[Opening Record extracts section]
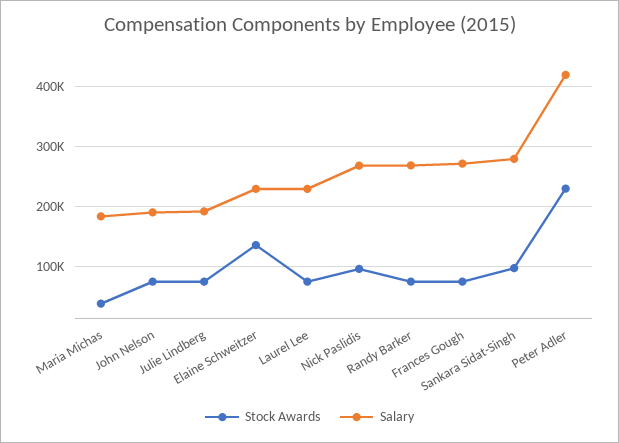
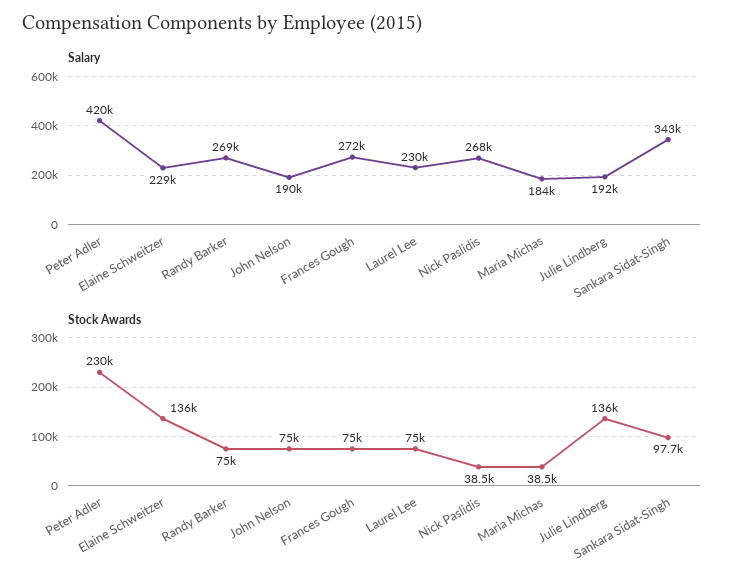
Stock Awards, Julie Lindberg: 80000 -> 136000
Stock Awards, Nick Paslidis: 100000 -> 38500
Salary, Sankara Sidat-Singh: 280000 -> 343000

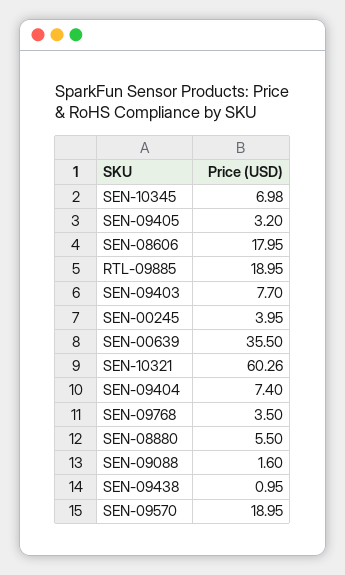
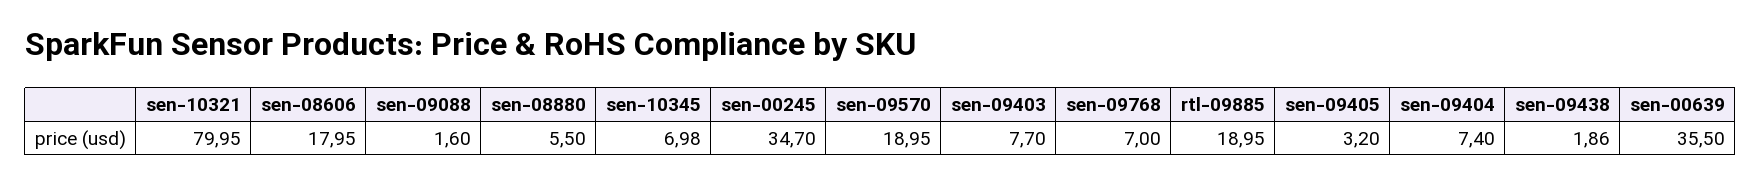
SEN-00245: 3.95 -> 34.7
SEN-10321: 60.26 -> 79.95
SEN-09768: 3.5 -> 7
SEN-09438: 0.95 -> 1.86

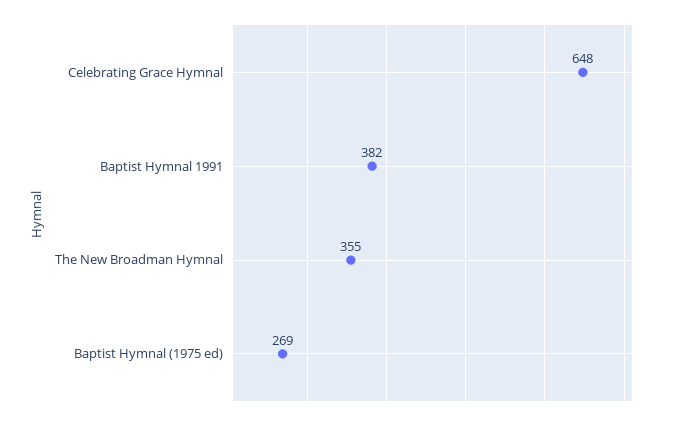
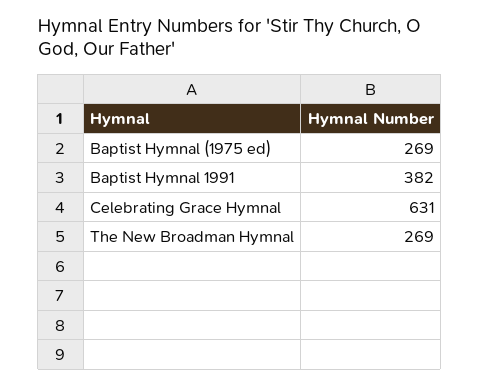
Celebrating Grace Hymnal: 648 -> 631
The New Broadman Hymnal: 355 -> 269

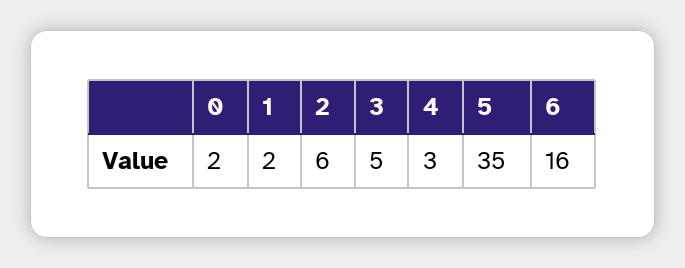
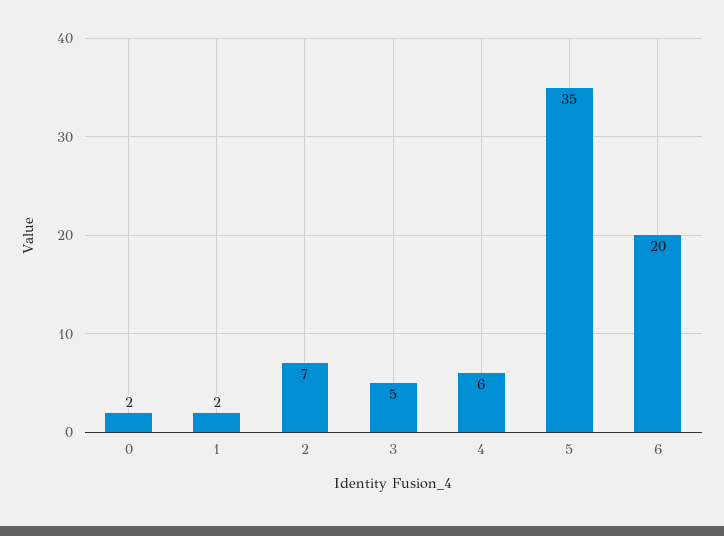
2: 6 -> 7
4: 3 -> 6
6: 16 -> 20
[Closing Record extracts section]
**Task prompt**
Copy out the whole listing word for word, except for any picture it includes.

**The answer**
Stock Awards, Julie Lindberg: 80000 -> 136000
Stock Awards, Nick Paslidis: 100000 -> 38500
Salary, Sankara Sidat-Singh: 280000 -> 343000

SEN-00245: 3.95 -> 34.7
SEN-10321: 60.26 -> 79.95
SEN-09768: 3.5 -> 7
SEN-09438: 0.95 -> 1.86

Celebrating Grace Hymnal: 648 -> 631
The New Broadman Hymnal: 355 -> 269

2: 6 -> 7
4: 3 -> 6
6: 16 -> 20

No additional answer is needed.